→ **What you need to do**: What lines in the records below contain the string "elbow"? Copy every one.

Keypoint text descriptions:
---+---
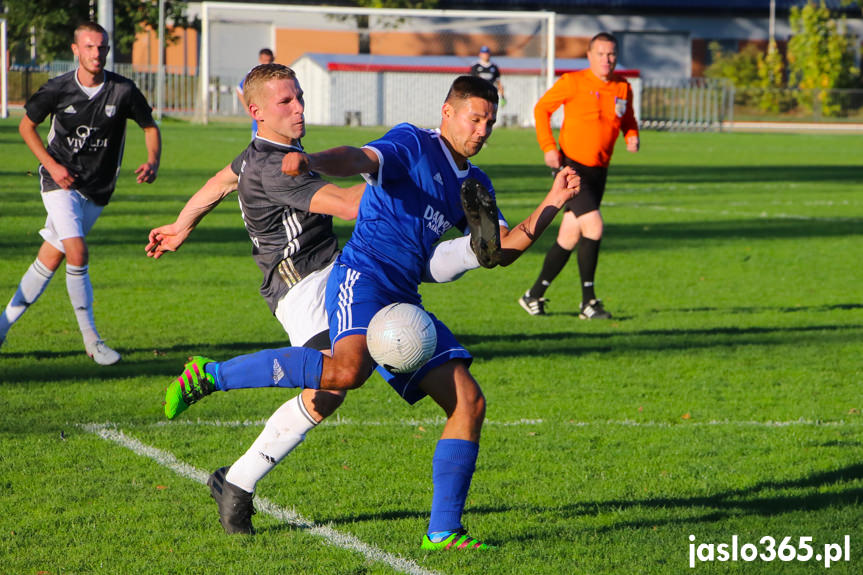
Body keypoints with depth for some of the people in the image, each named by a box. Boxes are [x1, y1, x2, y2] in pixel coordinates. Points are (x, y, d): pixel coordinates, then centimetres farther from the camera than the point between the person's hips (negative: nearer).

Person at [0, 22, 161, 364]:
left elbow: (149, 127, 7)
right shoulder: (57, 89, -8)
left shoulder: (123, 91, -7)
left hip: (97, 190, 2)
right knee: (77, 253, -20)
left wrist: (153, 162, -12)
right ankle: (91, 340, -11)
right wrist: (52, 165, -7)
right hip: (61, 182, -2)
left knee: (50, 261, 5)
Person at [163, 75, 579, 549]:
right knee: (348, 370, -36)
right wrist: (312, 160, -41)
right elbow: (362, 159, -20)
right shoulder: (413, 144, -1)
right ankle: (211, 375, -21)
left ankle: (443, 531, 5)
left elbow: (503, 250, 21)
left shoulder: (475, 184, 22)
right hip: (363, 275, -8)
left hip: (404, 301, 8)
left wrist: (552, 204, 10)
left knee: (469, 403, -1)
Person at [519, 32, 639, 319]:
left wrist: (632, 136, 0)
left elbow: (628, 120, 23)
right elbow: (542, 109, 3)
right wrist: (549, 147, -7)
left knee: (570, 237, 7)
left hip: (598, 170, 6)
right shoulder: (572, 82, -7)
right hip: (571, 167, -6)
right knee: (593, 226, -19)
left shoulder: (623, 88, 7)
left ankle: (535, 295, 21)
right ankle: (588, 302, -11)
---+---
→ **Response area**:
left elbow: (149, 127, 7)
right elbow: (362, 159, -20)
left elbow: (503, 250, 21)
left elbow: (628, 120, 23)
right elbow: (542, 109, 3)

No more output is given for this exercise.